Try it: What is needed is an exact copy of all the lines below.
:: Exercise input
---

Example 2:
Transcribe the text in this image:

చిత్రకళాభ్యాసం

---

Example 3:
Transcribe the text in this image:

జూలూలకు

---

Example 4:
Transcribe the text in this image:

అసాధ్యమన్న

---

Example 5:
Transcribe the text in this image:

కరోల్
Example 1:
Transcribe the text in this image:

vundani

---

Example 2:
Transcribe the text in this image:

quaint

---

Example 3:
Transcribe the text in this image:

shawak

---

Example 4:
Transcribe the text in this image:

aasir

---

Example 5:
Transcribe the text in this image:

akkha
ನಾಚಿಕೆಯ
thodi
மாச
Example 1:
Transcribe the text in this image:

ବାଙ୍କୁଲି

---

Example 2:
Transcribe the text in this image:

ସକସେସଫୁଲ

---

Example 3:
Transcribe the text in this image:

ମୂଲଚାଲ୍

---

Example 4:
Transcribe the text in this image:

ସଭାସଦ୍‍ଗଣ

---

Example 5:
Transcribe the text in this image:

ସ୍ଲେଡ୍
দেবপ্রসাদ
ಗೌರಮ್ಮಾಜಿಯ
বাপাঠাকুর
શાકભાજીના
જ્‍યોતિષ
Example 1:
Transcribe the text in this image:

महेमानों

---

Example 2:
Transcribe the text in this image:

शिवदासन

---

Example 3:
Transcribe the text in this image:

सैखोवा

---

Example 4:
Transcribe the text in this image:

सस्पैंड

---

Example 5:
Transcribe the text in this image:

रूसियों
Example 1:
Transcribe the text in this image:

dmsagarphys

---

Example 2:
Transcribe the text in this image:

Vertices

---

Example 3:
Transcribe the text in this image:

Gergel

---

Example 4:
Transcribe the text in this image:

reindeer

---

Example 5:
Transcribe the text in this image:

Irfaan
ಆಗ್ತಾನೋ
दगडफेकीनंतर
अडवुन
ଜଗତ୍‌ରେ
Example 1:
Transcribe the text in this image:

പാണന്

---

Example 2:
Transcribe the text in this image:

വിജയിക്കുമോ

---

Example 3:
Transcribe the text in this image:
::::
Expected answer:
---

Example 2:
Transcribe the text in this image:

చిత్రకళాభ్యాసం

---

Example 3:
Transcribe the text in this image:

జూలూలకు

---

Example 4:
Transcribe the text in this image:

అసాధ్యమన్న

---

Example 5:
Transcribe the text in this image:

కరోల్
Example 1:
Transcribe the text in this image:

vundani

---

Example 2:
Transcribe the text in this image:

quaint

---

Example 3:
Transcribe the text in this image:

shawak

---

Example 4:
Transcribe the text in this image:

aasir

---

Example 5:
Transcribe the text in this image:

akkha
ನಾಚಿಕೆಯ
thodi
மாச
Example 1:
Transcribe the text in this image:

ବାଙ୍କୁଲି

---

Example 2:
Transcribe the text in this image:

ସକସେସଫୁଲ

---

Example 3:
Transcribe the text in this image:

ମୂଲଚାଲ୍

---

Example 4:
Transcribe the text in this image:

ସଭାସଦ୍‍ଗଣ

---

Example 5:
Transcribe the text in this image:

ସ୍ଲେଡ୍
দেবপ্রসাদ
ಗೌರಮ್ಮಾಜಿಯ
বাপাঠাকুর
શાકભાજીના
જ્‍યોતિષ
Example 1:
Transcribe the text in this image:

महेमानों

---

Example 2:
Transcribe the text in this image:

शिवदासन

---

Example 3:
Transcribe the text in this image:

सैखोवा

---

Example 4:
Transcribe the text in this image:

सस्पैंड

---

Example 5:
Transcribe the text in this image:

रूसियों
Example 1:
Transcribe the text in this image:

dmsagarphys

---

Example 2:
Transcribe the text in this image:

Vertices

---

Example 3:
Transcribe the text in this image:

Gergel

---

Example 4:
Transcribe the text in this image:

reindeer

---

Example 5:
Transcribe the text in this image:

Irfaan
ಆಗ್ತಾನೋ
दगडफेकीनंतर
अडवुन
ଜଗତ୍‌ରେ
Example 1:
Transcribe the text in this image:

പാണന്

---

Example 2:
Transcribe the text in this image:

വിജയിക്കുമോ

---

Example 3:
Transcribe the text in this image:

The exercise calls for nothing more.